The Legislature on Wednesday gave final approval to a bill designed to protect Nebraskans from an estimated $226 million in state income tax increases that could result from recent federal tax reform.
Passage of the legislation (LB1090) was accompanied by some words of caution and concern that the bill might not turn out to be revenue-neutral and could result in a reduction in state revenue at a time when the state already is experiencing a revenue crunch.
The bill, introduced by Sen. Jim Smith of Papillion, was enacted on a 44-0 vote.
Sen. Bob Krist of Omaha raised a warning flag before the final vote, noting that unanticipated changes in individual taxpayer behavior could lead to "additional budget problems" for the state, compounding its current revenue crunch.
Renee Fry, executive director of OpenSky Policy Institute, expressed the same concerns.
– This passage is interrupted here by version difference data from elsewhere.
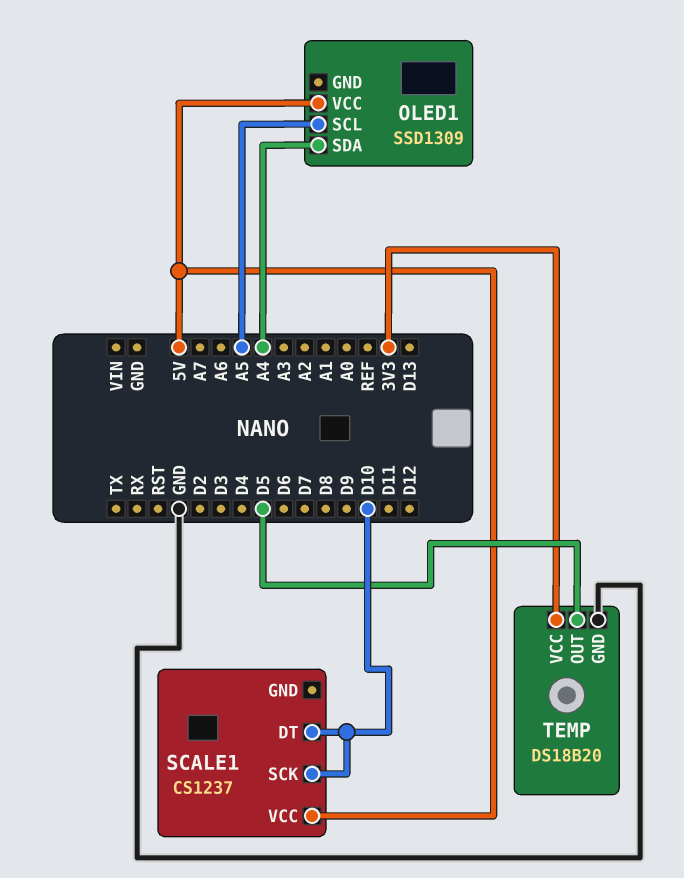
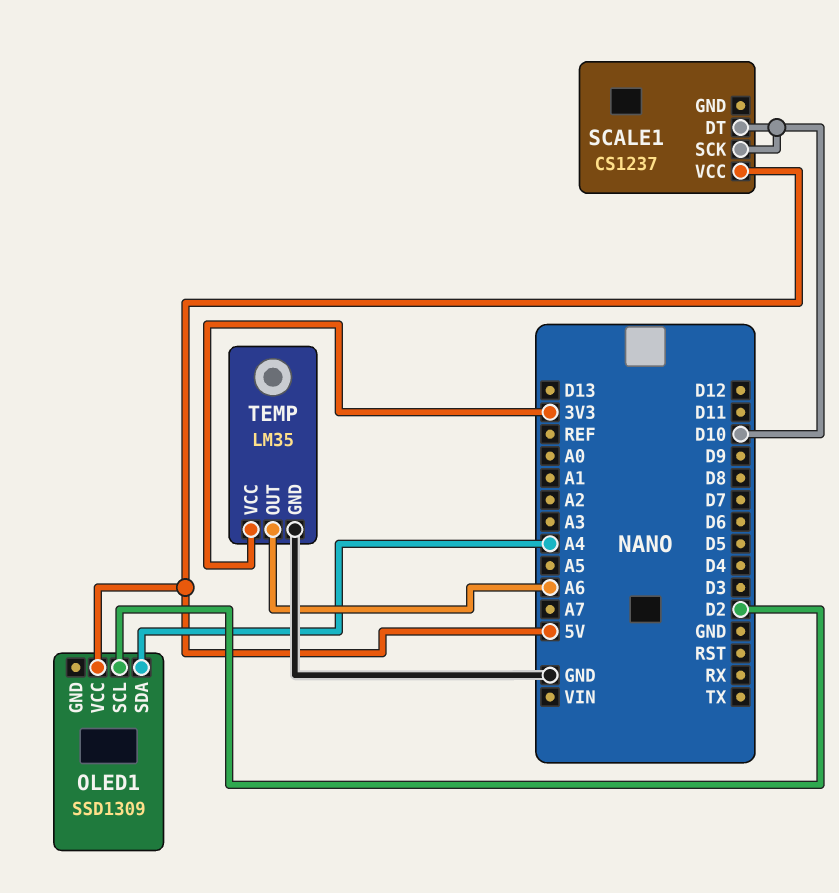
OLED1 pin SCL: A5 -> D2
TEMP: DS18B20 -> LM35
TEMP pin OUT: D5 -> A6

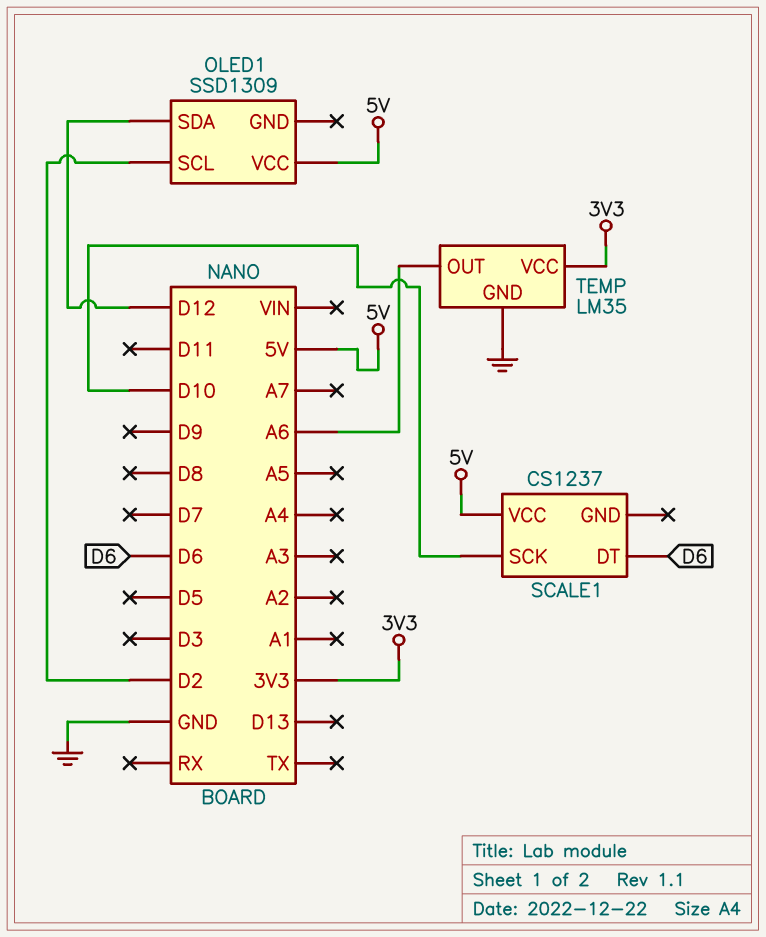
OLED1 pin SDA: A4 -> D12
SCALE1 pin DT: D10 -> D6

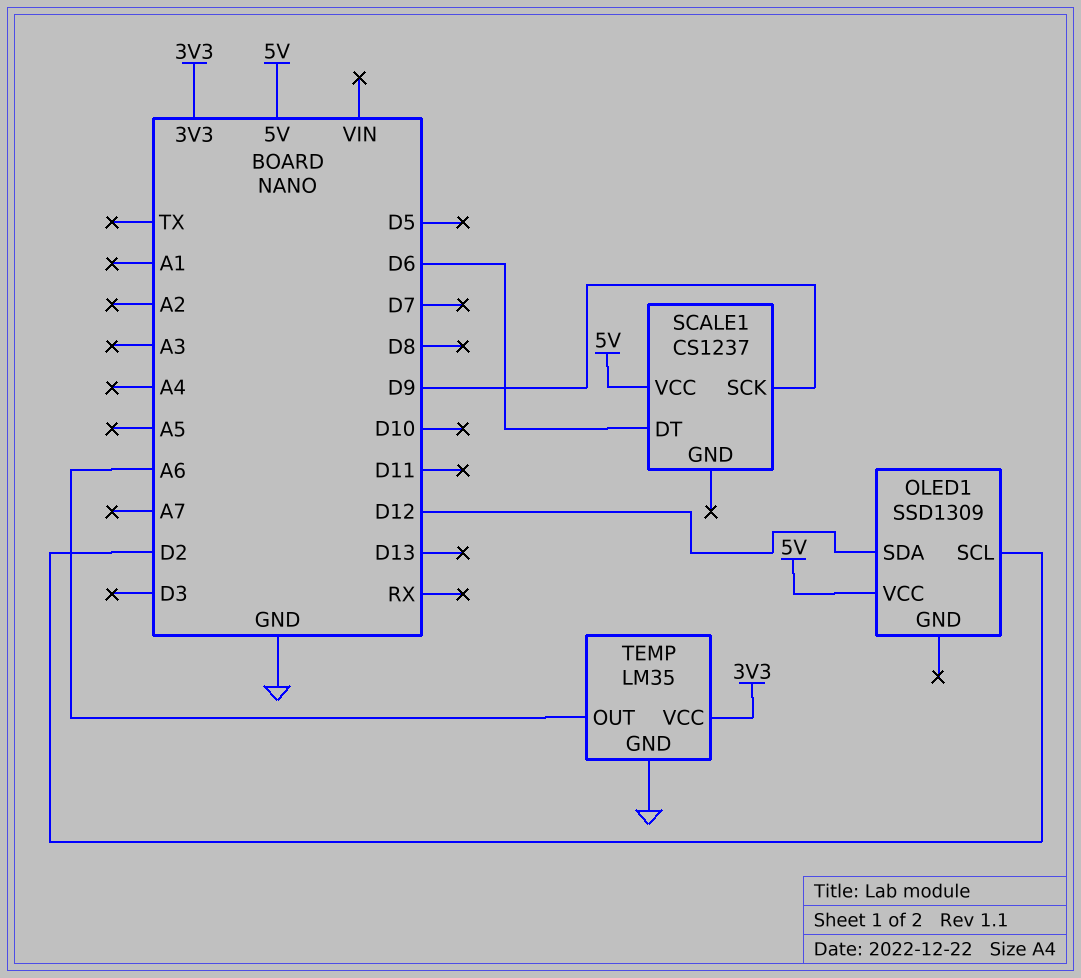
SCALE1 pin SCK: D10 -> D9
"While it is important to ensure low- and middle-income Nebraskans don't experience state tax increases because of the federal tax cuts, LB1090 leaves no margin of error should the federal cuts have a negative impact on state revenues," Fry said.
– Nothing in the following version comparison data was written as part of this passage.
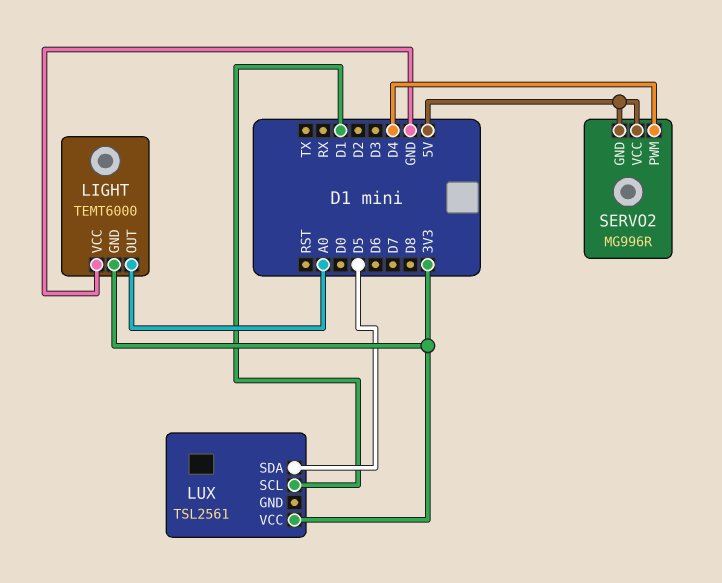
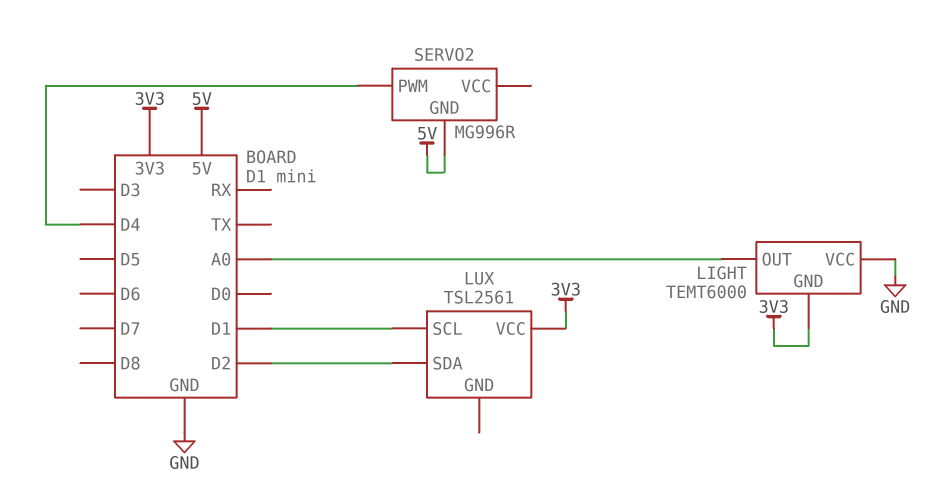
LUX pin SDA: D5 -> D2
SERVO2 pin VCC: 5V -> none

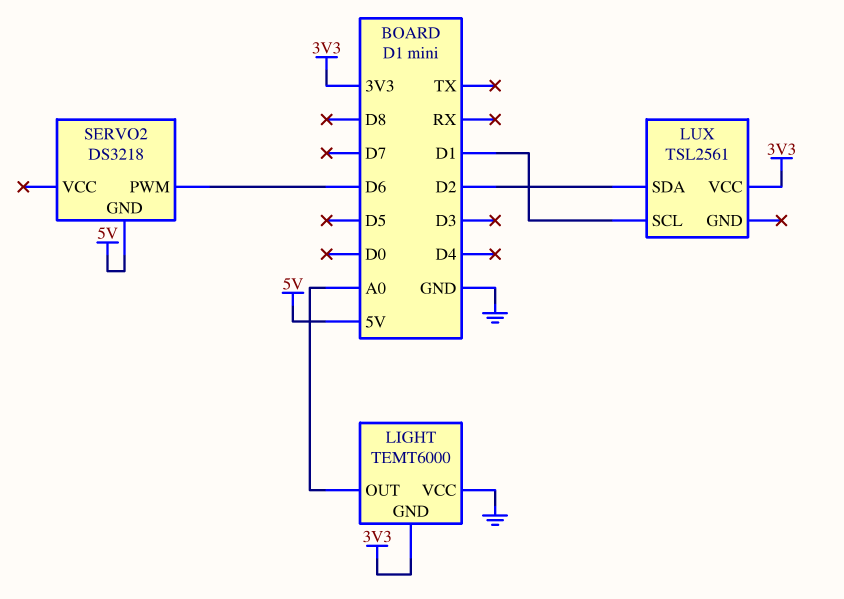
SERVO2: MG996R -> DS3218
SERVO2 pin PWM: D4 -> D6

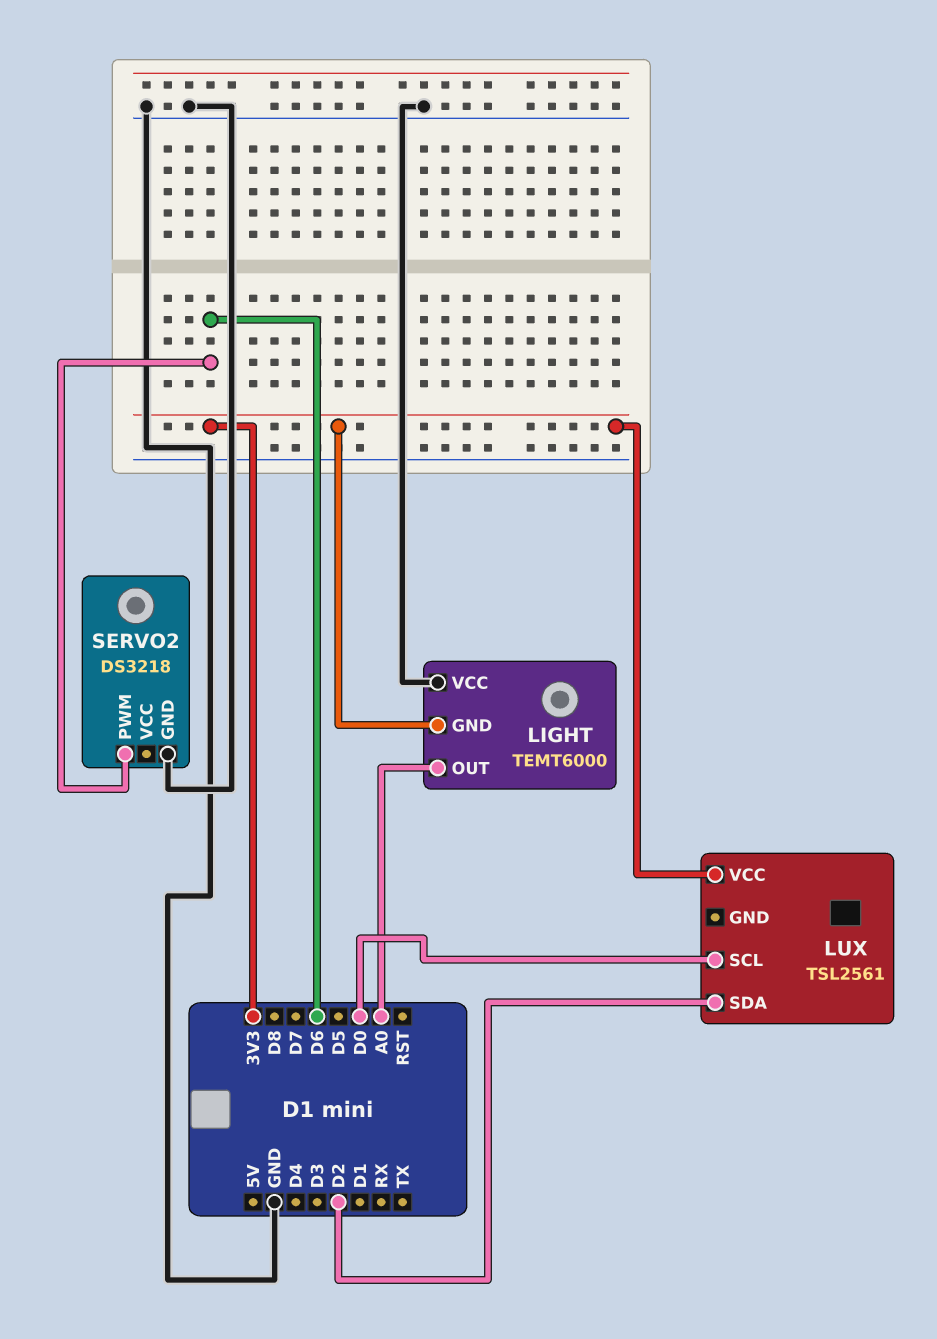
LUX pin SCL: D1 -> D0
SERVO2 pin GND: 5V -> GND

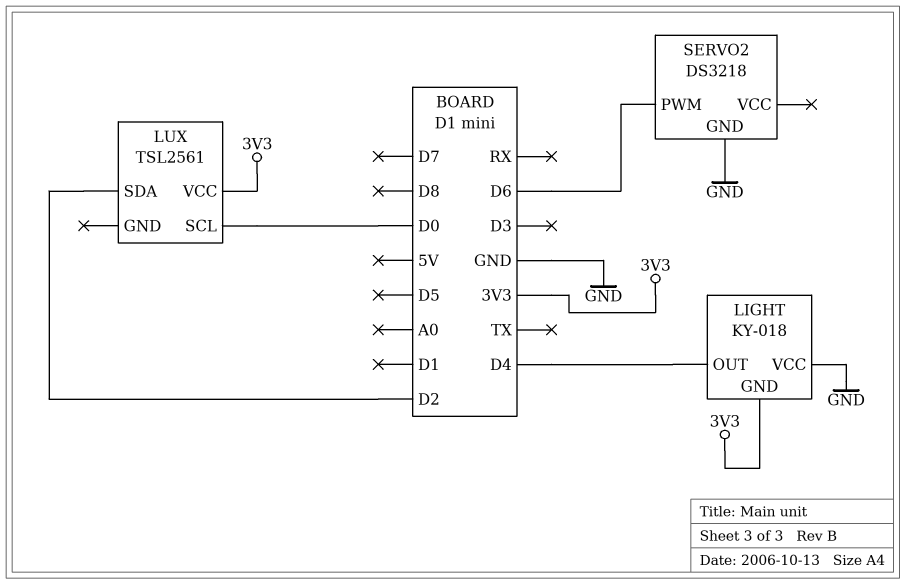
LIGHT: TEMT6000 -> KY-018
LIGHT pin OUT: A0 -> D4

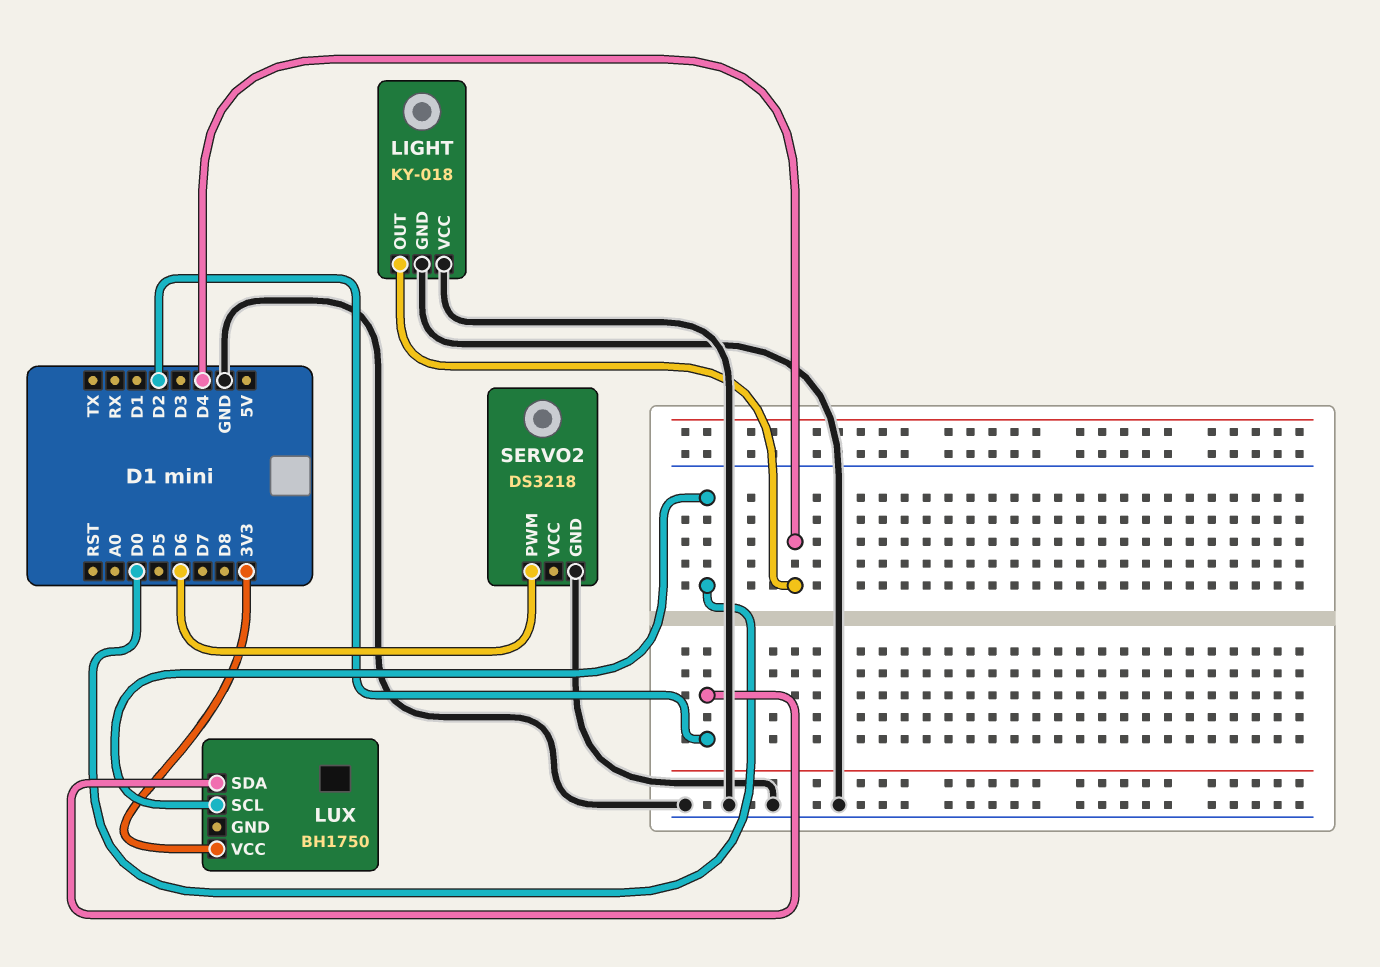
LIGHT pin GND: 3V3 -> GND
LUX: TSL2561 -> BH1750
"We don't know how taxpayers will react" in making individual decisions resulting from the federal tax reform, she said.
"If state revenues are negatively impacted by the federal tax cuts, lawmakers will be faced with having to either increase other revenue sources, such as sales taxes or fees, or make further cuts to key services like education and health care."
The Platte Institute applauded enactment of the bill, noting that more of a Nebraska taxpayer's income would be subject to the state income tax due in 2019 if the law was not changed.
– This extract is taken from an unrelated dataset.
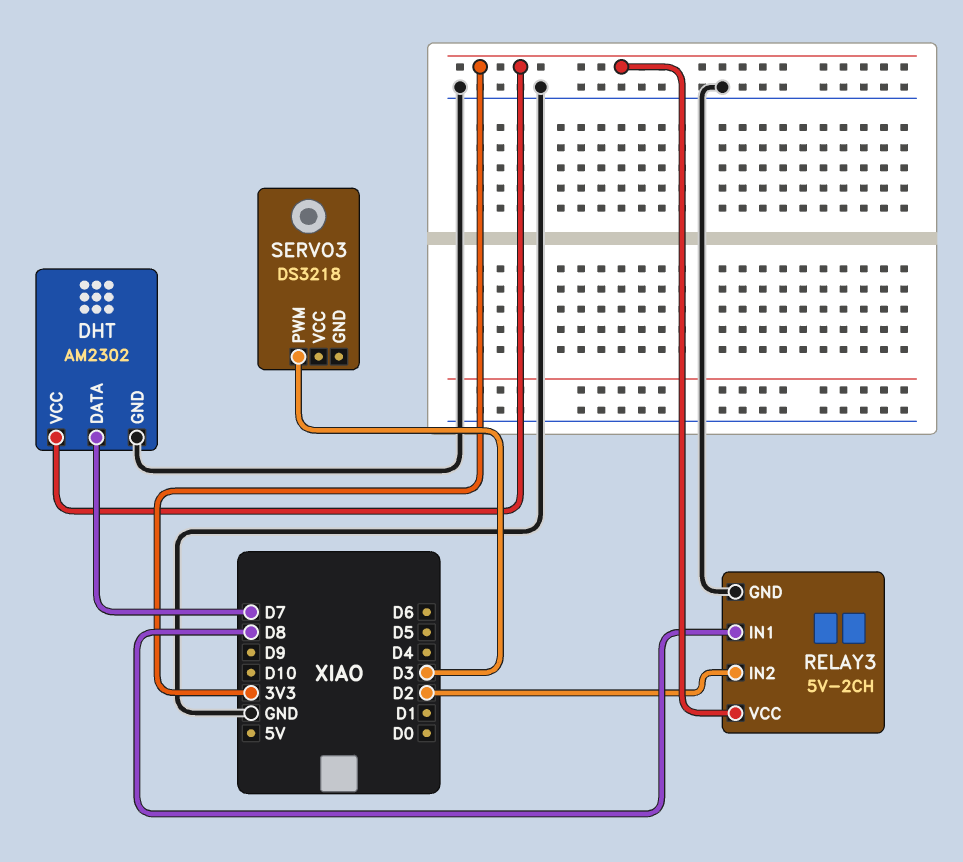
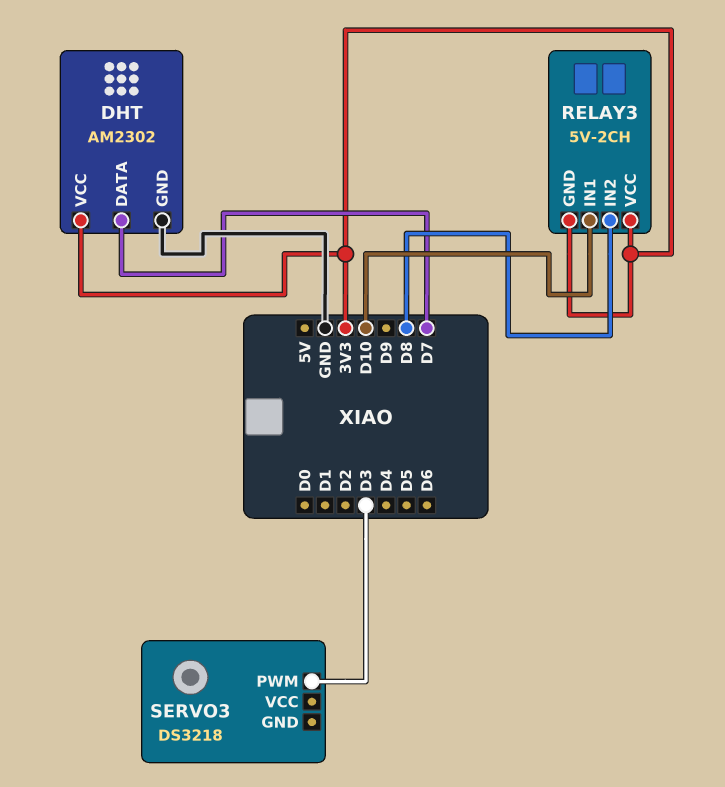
RELAY3 pin GND: GND -> 3V3
RELAY3 pin IN1: D8 -> D10
RELAY3 pin IN2: D2 -> D8

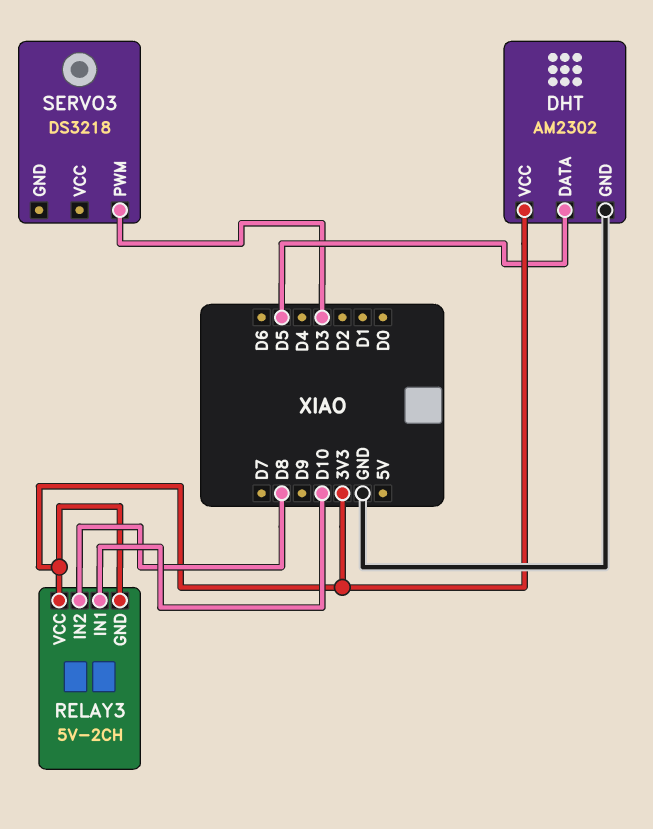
DHT pin DATA: D7 -> D5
LB1090 creates a new personal exemption in Nebraska and increases Nebraska's standard deduction in an effort to prevent state tax hikes resulting from the federal tax changes.
Smith, chairman of the Legislature's Revenue Committee, has said the purpose of the bill is to "keep Nebraska citizens and businesses whole."
Meanwhile, Platte Institute CEO Jim Vokal issued a challenge for all sides in the state's ongoing tax reform debate to "start fresh and aim for a new tax code and a new approach to education funding."
"Let's put everything on the table: incentives, exemptions and the taxing authority for local political subdivisions," he said.
"If there is any positive takeaway from this session on taxes, it's that dissatisfaction with the system we have is growing among the (legislative) body, even if it could always be worse."